Construction of mouse Rela promoter-driven reporter construct

Genomic DNA isolated from Dnm1l^+/+ (WT) mice was used as the template for PCR amplification of the DRP1-binding region within the mouse Rela promoter. The primer sequences were as follows: sense, 5’- ggtaccACC TGC GGA GCT TGT AG −3’, and antisense,5’- aagcttGCT AAA GTA AAG CCA TTC G −3’. The sense primer contained a KpnI restriction site, and the antisense primer contained a HindIII site. PCR was performed using Platinum II Taq Hot-Start DNA Polymerase (Invitrogen, cat. no. 14000012) according to the manufacturer’s instructions. Amplified fragments were first ligated into the PCR2.1 vector (Invitrogen, cat. no. K203001). Following digestion with the corresponding restriction enzymes and gel purification (Qiagen, cat. no. 28704), the inserts were subcloned into the pGL4.20[luc2/Puro] vector (Promega, cat. no. E6751). The DNA sequence of the final construct was confirmed by whole-plasmid sequencing (Eurofins Genomics).

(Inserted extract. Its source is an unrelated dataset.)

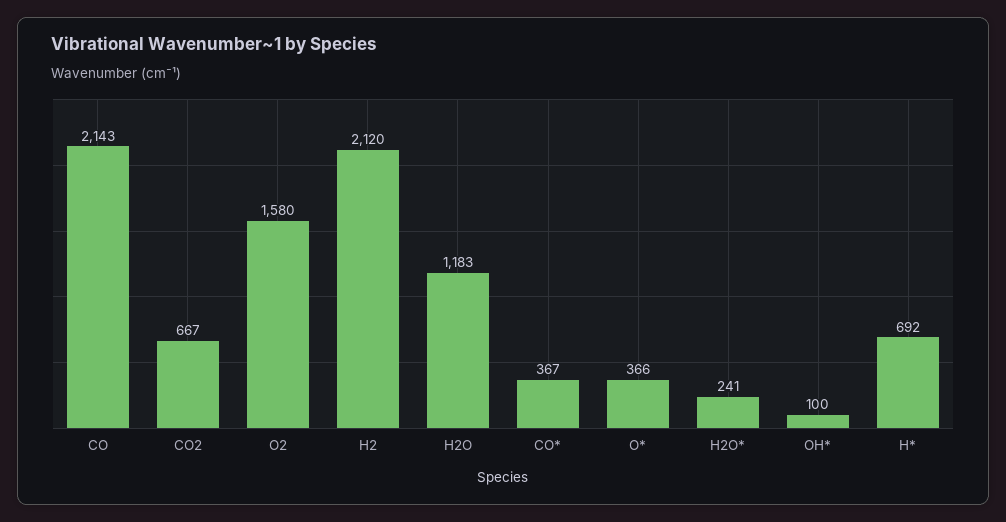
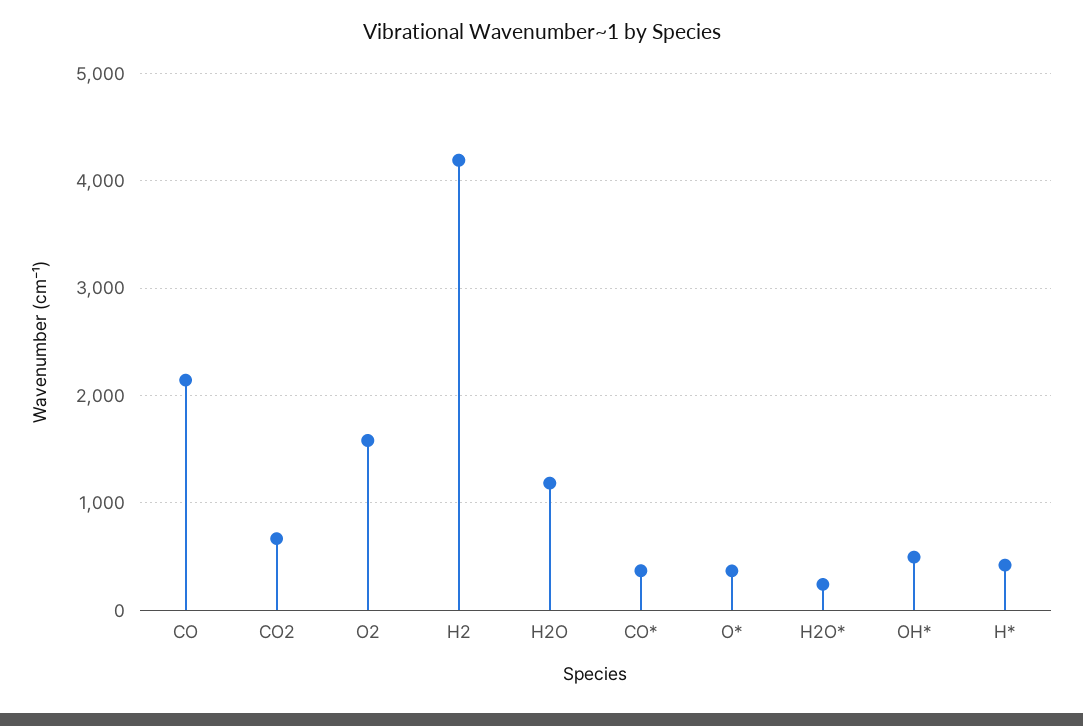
H2: 2120 -> 4200
OH*: 100 -> 500
H*: 692 -> 400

Cell transfection and luciferase assay

HT22 mouse hippocampal cells were plated at a density of 1 × 10⁴ cells per well in 96-well plates. After 24 h, cells were transfected with 0.1 μg of either the pGL4.20[luc2/Puro] control vector or the pGL4.20[luc2/Puro]-Rela construct in the presence or absence of Dnm1l-specific siRNA (50 nM) or a scrambled siRNA control using jetPRIME (SATORIUS, cat. no. 10100001), following the manufacturer’s protocol. The siRNA reagents included SMARTpool siGENOME mouse Dnm1l siRNA (Dharmacon/Horizon, cat. no. M-054815-01), which is a mixture of four siRNA targeting a single gene to enhance efficiency and specificity of Dnm1l-knockdown. The siGENOME Non-Targeting siRNA Control Pool (cat. no. D-001206), the scramble control, has a minimum of four siRNAs designed to target no known genes in human, mouse or rat genes. Firefly luciferase activity was measured 48 h post-transfection using the ONE-Glo™ EX Luciferase Assay System (Promega, cat. no. E8110), following the manufacturer’s instructions. Knockdown efficiency of Dnm1l was confirmed by qRT-PCR analysis of Dnm1l mRNA levels.

Statistics

All values are presented as mean ± SEM. Differences between group means were analyzed using t-tests or one-, two-, or three-way ANOVA, with different mouse genotypes, treatment, and or time as independent factors. When ANOVA indicated a significant main effect or interaction, Tukey’s post hoc test was used for pairwise comparisons. All datasets were evaluated for normality and homogeneity of variance. When these criteria were not met, nonparametric tests were applied, specifically the Kruskal–Wallis ANOVA followed by Dunn’s post hoc test. In all analyses, the null hypothesis (H₀) or the alternative hypothesis (H₁) was accepted with an α-error (false-positive) ≤ 5% and a β-error (false-negative) ≤ 20%, respectively. F-values, degrees of freedom, and associated p-values for all analyses are reported in Supplementary Data 3. Volcano plots were generated using the Positron integrated development environment (version 2025.11.0, build 234; Posit PBC) with Bioconductor version 3.22 and the EnhancedVolcano package version 1.27.

Reporting summary

Further information on research design is available in the Nature Portfolio Reporting Summary linked to this article.